Max GPU usage 96%? Is this normal?

I assume it’s normal, but wanted to check with people, in programs like nvidia-smi, nvtop etc. I’m finding the GPU on the Spark never seems to hit 100%, from what I’ve seen, mine seems to top out at 96%.

To help show what I mean, right now I’m training a diffusion model, and this is what I see in DGX dashboard, but it’s pretty much the same result no matter where I look, I never seem to get past 96% of GPU utilisation:

I just want to check if this is normal.

Can someone please check and let me know if this is normal?

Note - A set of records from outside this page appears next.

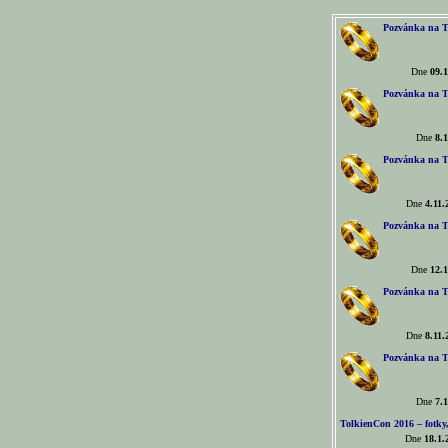
Pozvánka na T
Dne
09.1
Pozvánka na T
Dne
8.1
Pozvánka na T
Dne
4.11.
Pozvánka na T
Dne
12.1
Pozvánka na T
Dne
8.11.
Pozvánka na T
Dne
7.1
TolkienCon 2016 – fotky, 
Dne
18.1.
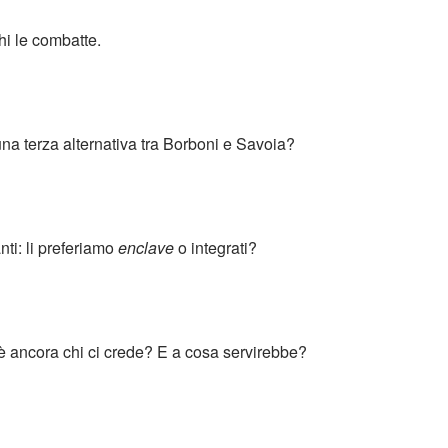
chi le combatte.
una terza alternativa tra Borboni e Savoia?
nti: li preferiamo
enclave
o integrati?
’è ancora chi ci crede? E a cosa servirebbe?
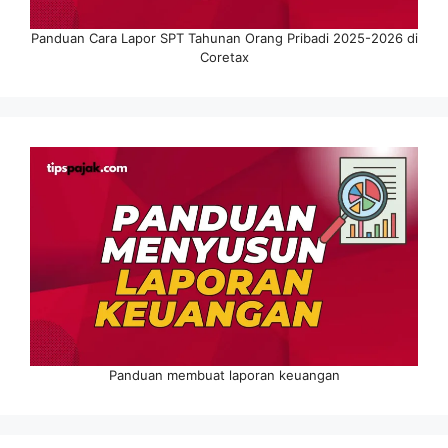
Panduan Cara Lapor SPT Tahunan Orang Pribadi 2025-2026 di
Coretax
Panduan membuat laporan keuangan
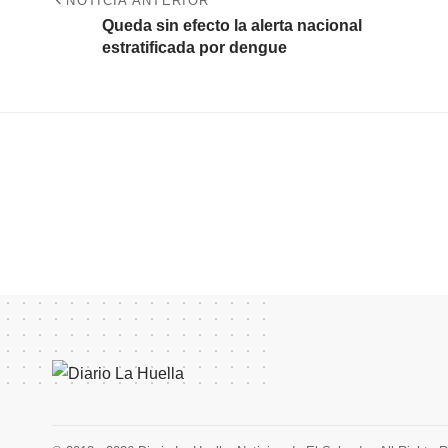
NOTICIA ANTERIOR
Queda sin efecto la alerta nacional
estratificada por dengue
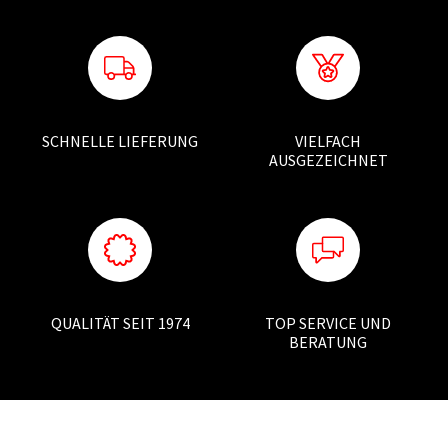
SCHNELLE LIEFERUNG
VIELFACH
AUSGEZEICHNET
QUALITÄT SEIT 1974
TOP SERVICE UND
BERATUNG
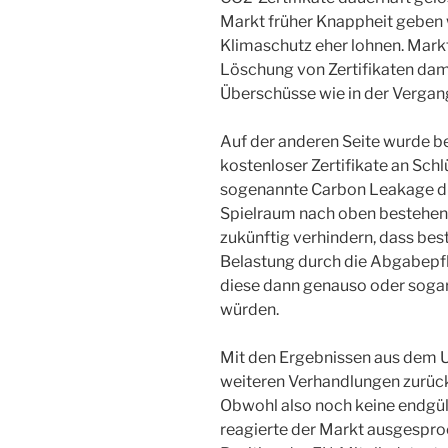
Markt früher Knappheit geben w
Klimaschutz eher lohnen. Mark
Löschung von Zertifikaten dam
Überschüsse wie in der Vergang
Auf der anderen Seite wurde be
kostenloser Zertifikate an Schl
sogenannte Carbon Leakage dro
Spielraum nach oben bestehen 
zukünftig verhindern, dass b
Belastung durch die Abgabepfl
diese dann genauso oder sogar
würden.
Mit den Ergebnissen aus dem U
weiteren Verhandlungen zurüc
Obwohl also noch keine endgül
reagierte der Markt ausgespro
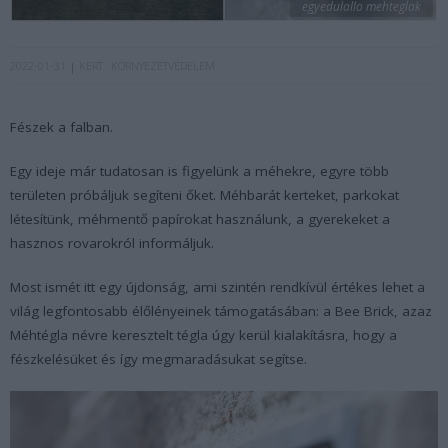
egyedulallo mehteglak
2022-01-31
KERT
KÖRNYEZETVÉDELEM
Fészek a falban.
Egy ideje már tudatosan is figyelünk a méhekre, egyre több
területen próbáljuk segíteni őket. Méhbarát kerteket, parkokat
létesítünk, méhmentő papírokat használunk, a gyerekeket a
hasznos rovarokról informáljuk.
Most ismét itt egy újdonság, ami szintén rendkívül értékes lehet a
világ legfontosabb élőlényeinek támogatásában: a Bee Brick, azaz
Méhtégla névre keresztelt tégla úgy kerül kialakításra, hogy a
fészkelésüket és így megmaradásukat segítse.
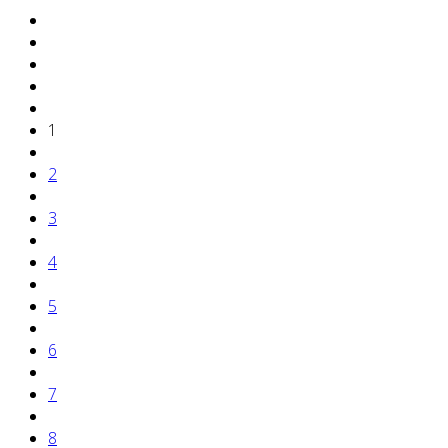
1
2
3
4
5
6
7
8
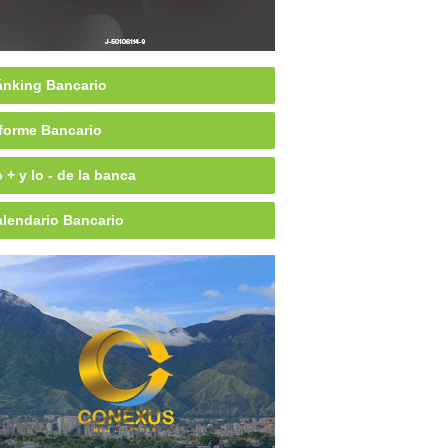
nking Bancario
forme Bancario
 + y lo - de la banca
lendario Bancario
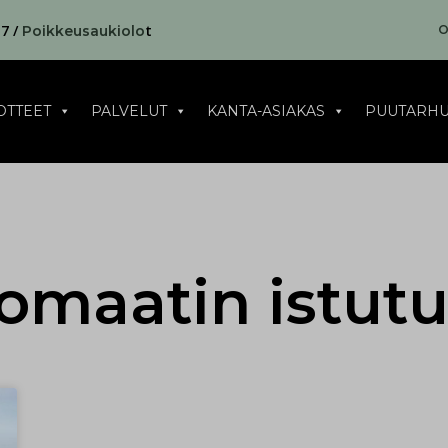
17 /
t
O
Poikkeusaukiolo
OTTEET
PALVELUT
KANTA-ASIAKAS
PUUTARHU
omaatin istutu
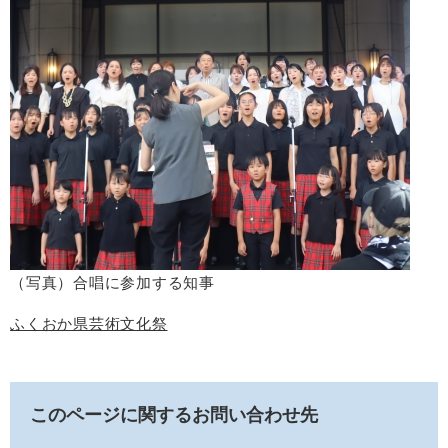
（写真）合唱に参加する知事
ふくおか県芸術文化祭
このページに関するお問い合わせ先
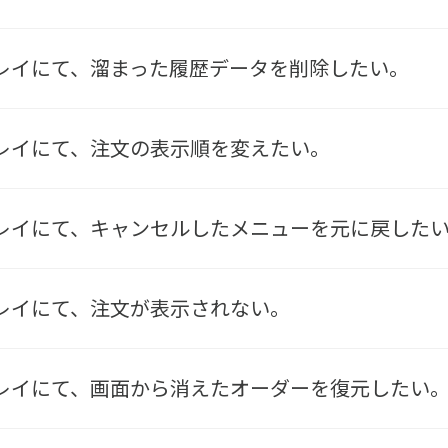
プレイにて、溜まった履歴データを削除したい。
プレイにて、注文の表示順を変えたい。
スプレイにて、キャンセルしたメニューを元に戻した
プレイにて、注文が表示されない。
スプレイにて、画面から消えたオーダーを復元したい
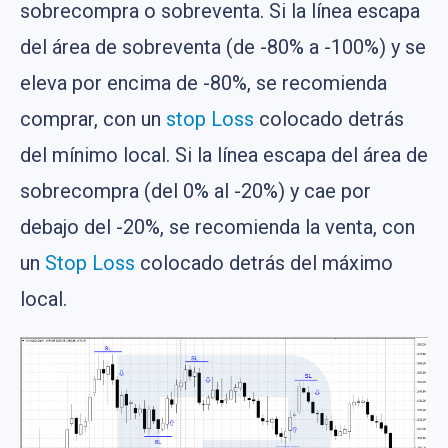
sobrecompra o sobreventa. Si la línea escapa
del área de sobreventa (de -80% a -100%) y se
eleva por encima de -80%, se recomienda
comprar, con un
stop Loss
colocado detrás
del mínimo local. Si la línea escapa del área de
sobrecompra (del 0% al -20%) y cae por
debajo del -20%, se recomienda la venta, con
un
Stop Loss
colocado detrás del máximo
local.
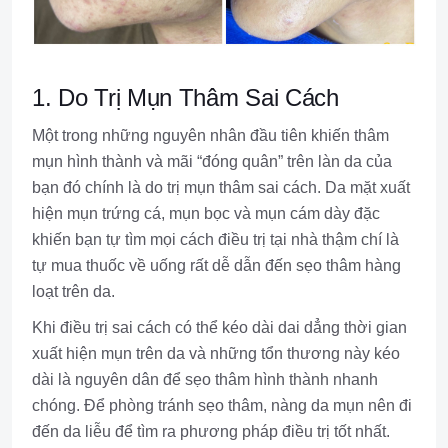
1. Do Trị Mụn Thâm Sai Cách
Một trong những nguyên nhân đầu tiên khiến thâm
mụn hình thành và mãi “đóng quân” trên làn da của
bạn đó chính là do trị mụn thâm sai cách. Da mặt xuất
hiện mụn trứng cá, mụn bọc và mụn cám dày đặc
khiến bạn tự tìm mọi cách điều trị tại nhà thậm chí là
tự mua thuốc về uống rất dễ dẫn đến sẹo thâm hàng
loạt trên da.
Khi điều trị sai cách có thể kéo dài dai dẳng thời gian
xuất hiện mụn trên da và những tổn thương này kéo
dài là nguyên dân để sẹo thâm hình thành nhanh
chóng. Để phòng tránh sẹo thâm, nàng da mụn nên đi
đến da liễu để tìm ra phương pháp điều trị tốt nhất.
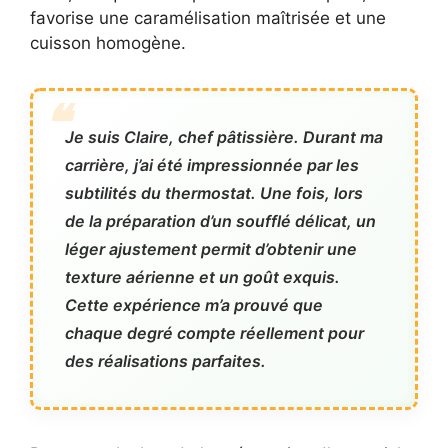
favorise une caramélisation maîtrisée et une
cuisson homogène.
Je suis Claire, chef pâtissière. Durant ma
carrière, j’ai été impressionnée par les
subtilités du thermostat. Une fois, lors
de la préparation d’un soufflé délicat, un
léger ajustement permit d’obtenir une
texture aérienne et un goût exquis.
Cette expérience m’a prouvé que
chaque degré compte réellement pour
des réalisations parfaites.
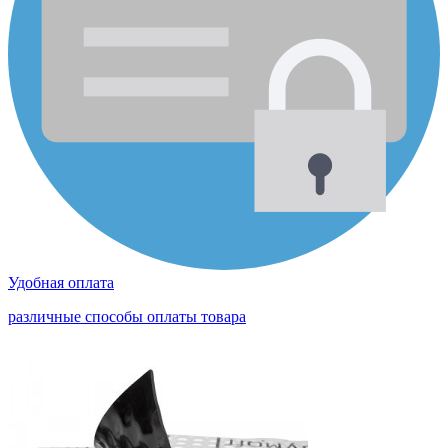
Удобная оплата
различные способы оплаты товара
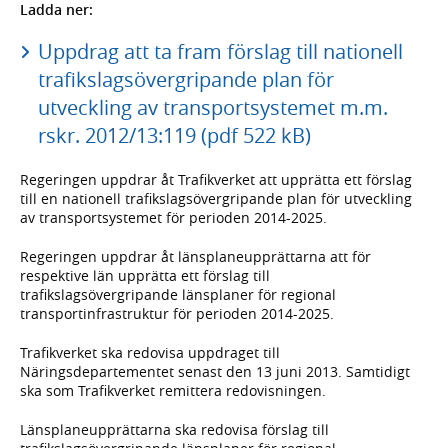
Ladda ner:
Uppdrag att ta fram förslag till nationell
trafikslagsövergripande plan för
utveckling av transportsystemet m.m.
rskr. 2012/13:119 (pdf 522 kB)
Regeringen uppdrar åt Trafikverket att upprätta ett förslag
till en nationell trafikslagsövergripande plan för utveckling
av transportsystemet för perioden 2014-2025.
Regeringen uppdrar åt länsplaneupprättarna att för
respektive län upprätta ett förslag till
trafikslagsövergripande länsplaner för regional
transportinfrastruktur för perioden 2014-2025.
Trafikverket ska redovisa uppdraget till
Näringsdepartementet senast den 13 juni 2013. Samtidigt
ska som Trafikverket remittera redovisningen.
Länsplaneupprättarna ska redovisa förslag till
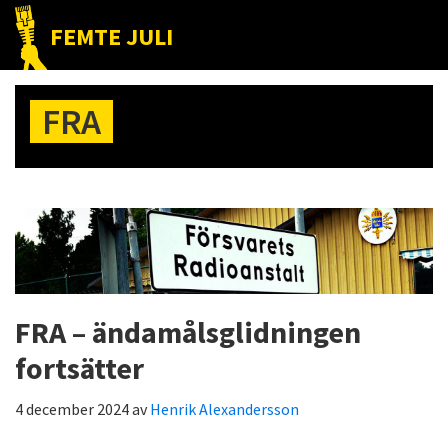
Hoppa
Hoppa
Hoppa
FEMTE JULI
till
till
till
Nätet
huvudnavigering
huvudinnehåll
det
till
primära
FRA
folket!
sidofältet
FRA – ändamålsglidningen
fortsätter
4 december 2024
av
Henrik Alexandersson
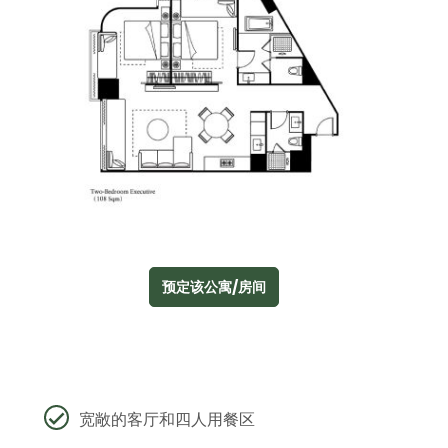
预定该公寓/房间
宽敞的客厅和四人用餐区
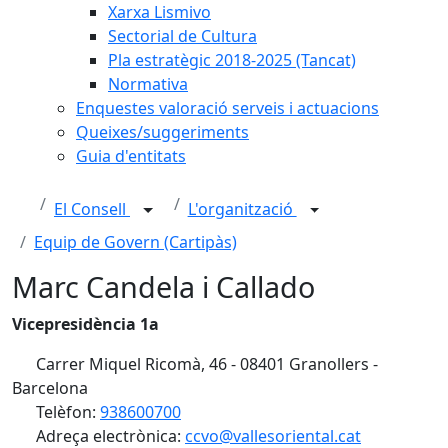
Xarxa Lismivo
Sectorial de Cultura
Pla estratègic 2018-2025 (Tancat)
Normativa
Enquestes valoració serveis i actuacions
Queixes/suggeriments
Guia d'entitats
El Consell
L'organització
Equip de Govern (Cartipàs)
Marc Candela i Callado
Vicepresidència 1a
Carrer Miquel Ricomà, 46 - 08401 Granollers -
Barcelona
Telèfon:
938600700
Adreça electrònica:
ccvo@vallesoriental.cat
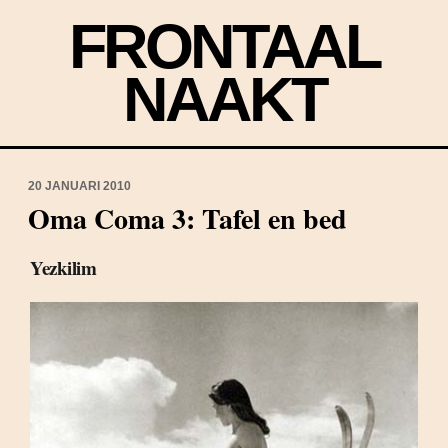
FRONTAAL
NAAKT
20 JANUARI 2010
Oma Coma 3: Tafel en bed
Yezkilim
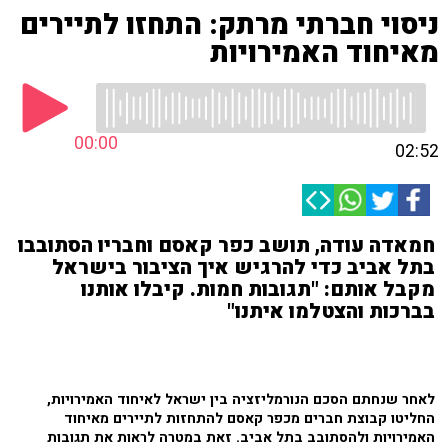
ניסוי חברתי מרתק: התחזו לתיירים
מאיחוד האמירויות
00:00
02:52
חמאדה עודה, תושב כפר קאסם וחבריו הסתובבו
בתל אביב כדי להרגיש איך הציבור בישראל
מקבל אותם: "תגובות חמות. קיבלו אותנו
בברכות והצטלמו איתנו"
לאחר שנחתם הסכם הנורמליזציה בין ישראל לאיחוד האמירויות,
החליטו קבוצת חברים מכפר קאסם להתחזות לתיירים מאיחוד
האמירויות ולהסתובב בתל אביב. זאת במטרה לראות את תגובות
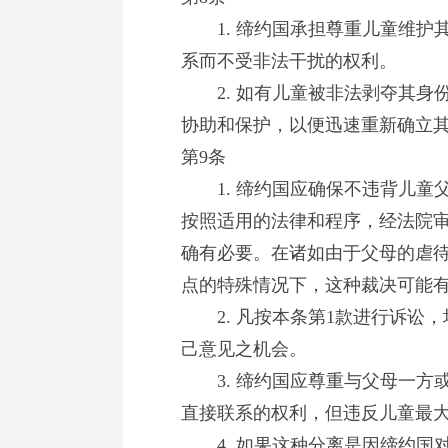
1. 缔约国承担尊重儿童维护
系而不受非法干扰的权利。
2. 如有儿童被非法剥夺其身
协助和保护，以便迅速重新确立
第9条
1. 缔约国应确保不违背儿童
按照适用的法律和程序，经法院
确有必要。在诸如由于父母的虐
点的特殊情况下，这种裁决可能
2. 凡按本条第1款进行诉讼，
己意见之机会。
3. 缔约国应尊重与父母一方
直接联系的权利，但违反儿童最
4. 如果这种分离是因缔约国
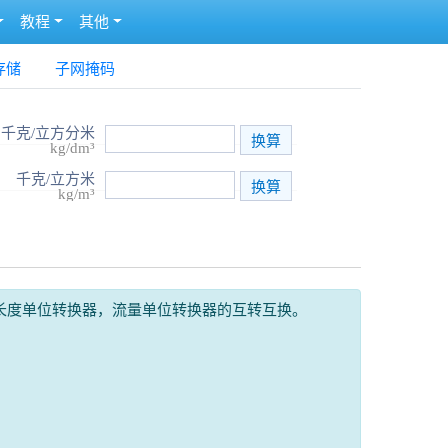
教程
其他
存储
子网掩码
千克/立方分米
kg/dm³
千克/立方米
kg/m³
长度单位转换器，流量单位转换器的互转互换。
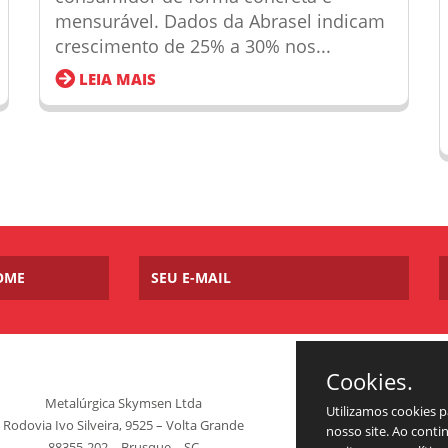
mensurável. Dados da Abrasel indicam
crescimento de 25% a 30% nos...
LEIA MAIS
Cookies.
Metalúrgica Skymsen Ltda
Utilizamos cookies 
Rodovia Ivo Silveira, 9525 – Volta Grande
nosso site. Ao cont
88355-202 – Brusque – SC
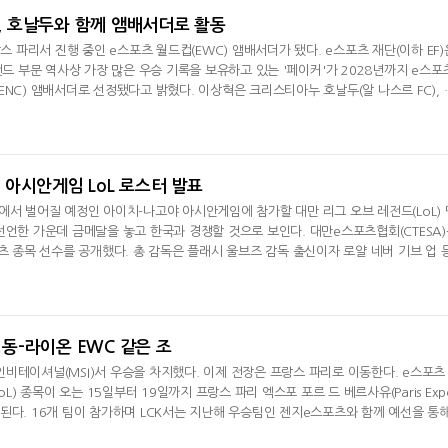
상혁, 호날두와 함께 앰배서더로 활동
랑스 파리서 진행 중인 e스포츠 월드컵(EWC) 앰배서더가 됐다. e스포츠 재단(이하 EF)
전드 부문 역사상 가장 많은 우승 기록을 보유하고 있는 '페이커'가 2028년까지 e스포
ENC) 앰배서더로 선정됐다고 밝혔다. 이상혁은 크리스티아누 호날두(알 나스르 FC), 
과 함께 e스포츠 재단 앰배서더에 합류했다. EF는 "'페이커'는 10년 넘게 e스포츠의
은 리그 오브 레전드서 시작됐다"면서 "그의 영향력은 단일 타이틀을 넘어서 확장됐다.
서 경기장을 가득
만, 아시안게임 LoL 로스터 발표
에서 벌어질 예정인 아이치-나고야 아시안게임에 참가할 대만 리그 오브 레전드(LoL) 
선언한 가운데 금메달을 놓고 한국과 경쟁할 것으로 보인다. 대만e스포츠협회(CTESA
포츠 종목 선수를 공개했다. 총 감독은 플래시 울브즈 감독 출신이자 로얄 네버 기브 업 
맡는다. LoL 종목은 최근 미드 시즌 인비테이셔널(MSI)에 참가했던 팀 시크릿 웨일스 감
다. LCP에서 활동 중인 선수로 로스터를 구성했다. 탑 라이너는 그라운드 제로 '1Jian
C 플라잉 오이
 징동-라이온 EWC 같은 조
비테이셔널(MSI)서 우승을 차지했다. 이제 전장은 프랑스 파리로 이동한다. e스포츠
oL) 종목이 오는 15일부터 19일까지 프랑스 파리 엑스포 포르 드 베르사유(Paris Exp
)에서 시작된다. 16개 팀이 참가하며 LCK서는 지난해 우승팀인 젠지e스포츠와 함께 예선을 통
디플러스 기아가 참가한다. LPL서는 MSI 준우승팀인 빌리빌리 게이밍(BLG), 올 게이머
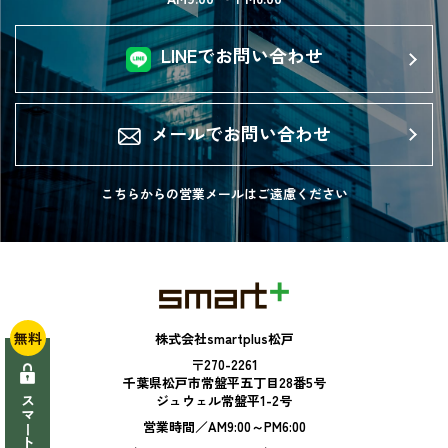
LINEでお問い合わせ
メールでお問い合わせ
こちらからの営業メールは
ご遠慮ください
無料
株式会社smartplus松戸
〒270-2261
千葉県松戸市常盤平五丁目28番5号
ジュウェル常盤平1-2号
営業時間／AM9:00～PM6:00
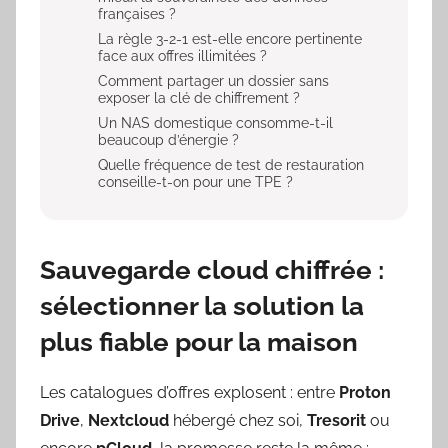
françaises ?
La règle 3-2-1 est-elle encore pertinente
face aux offres illimitées ?
Comment partager un dossier sans
exposer la clé de chiffrement ?
Un NAS domestique consomme-t-il
beaucoup d’énergie ?
Quelle fréquence de test de restauration
conseille-t-on pour une TPE ?
Sauvegarde cloud chiffrée :
sélectionner la solution la
plus fiable pour la maison
Les catalogues d’offres explosent : entre
Proton
Drive
,
Nextcloud
hébergé chez soi,
Tresorit
ou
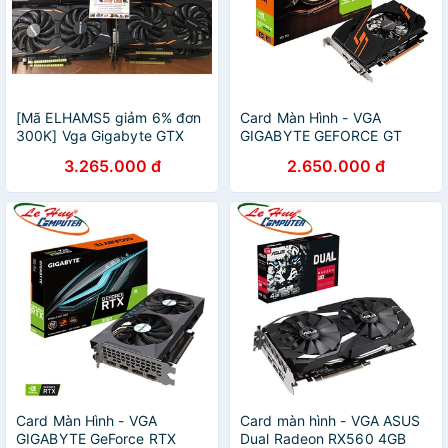
[Mã ELHAMS5 giảm 6% đơn
Card Màn Hình - VGA
300K] Vga Gigabyte GTX
GIGABYTE GEFORCE GT
1050ti 4G OC 2 fan,1 fan
1030 2GB GDDR5 OC (GV-
3.265.000 đ
2.650.000 đ
N1030OC-2GI)
Card Màn Hình - VGA
Card màn hình - VGA ASUS
GIGABYTE GeForce RTX
Dual Radeon RX560 4GB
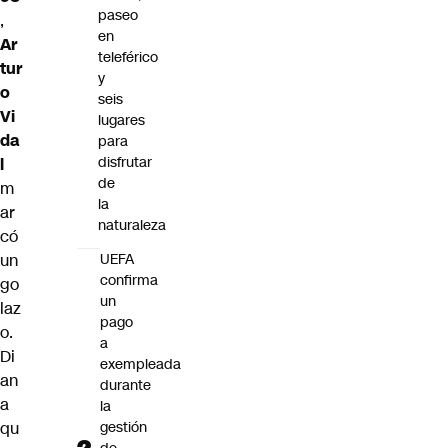
paseo
,
en
Ar
teleférico
tur
y
o
seis
Vi
lugares
da
para
disfrutar
l
de
m
la
ar
naturaleza
có
un
UEFA
confirma
go
un
laz
pago
o.
a
Di
exempleada
an
durante
a
la
qu
gestión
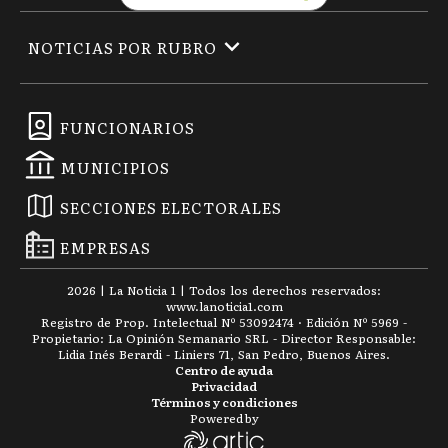
NOTICIAS POR RUBRO
FUNCIONARIOS
MUNICIPIOS
SECCIONES ELECTORALES
EMPRESAS
2026
|
La Noticia 1
| Todos los derechos reservados:
www.
lanoticia1.com
Registro de Prop. Intelectual Nº 53092474 · Edición Nº
5969
-
Propietario: La Opinión Semanario SRL - Director Responsable:
Lidia Inés Berardi - Liniers 71, San Pedro, Buenos Aires.
Centro de ayuda
Privacidad
Términos y condiciones
Powered by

Over 40 people have viewed this post and it just feels like no one can be bothered to respond, but it would set my mind at ease knowing it’s not a problem with my unit. Just put any heavy AI load on the spark and check DGX Dashboard or nvtop, does it max out at 96% ?

Are you seeing specific performance concerns? If so, please share expected performance kpi vs the kpi you are seeing with your unit.

Gpu utilization alone is not enough context. Typically, gpu sm utilization is helpful in giving “directional” context on if your workload is saturating the gpu. But 96 vs 100% is hard to say.

It’s not a complicated question or something performance related, I just want to know, when others do anything heavy on the system, does the system report 96% max? It’s hard for me to know what exactly is expected performance wise, all I can say is that I’ve never seen my GPU utilisation go higher than 96%, I just want to know if that is normal or not. I get 96% when generating images, 96% when training, 96% when running LLMs. My point is, 96% is what I’m getting when my GPU is fully utilised, and so, it leaves me with the question, why am I getting 96% why not 100% or close to it? I just want someone to check if this is what they’re getting as well.

Hi, based on the context shared, the behavior is normal.

Have you actually checked and confirmed on a real DGX Spark? I don’t want a theoretical answer, I want confirmation from someone who has verified the behaviour on real hardware and can confirm that they observe the same results I’m seeing.

I don’t think I’ve ever seen 100% on any of my Sparks. Not sure if 96% was the limit, but definitely not 100%.

96% seems to be the highest I see here while it’s under load too. Seems a bit odd to me.

I haven’t seen 100 either. I wonder where the remaining 4% went?

Thanks for responding everyone, @eugr also confirmed via PMs that he’s seeing 96% utilisation at full load as well, so it seems like this is ‘normal’, to quote @NVES. It probably warrants investigation by NVIDIA, but I don’t think we should assume we’re missing 4% performance, it’s likely just a bug in how the utilisation is calculated.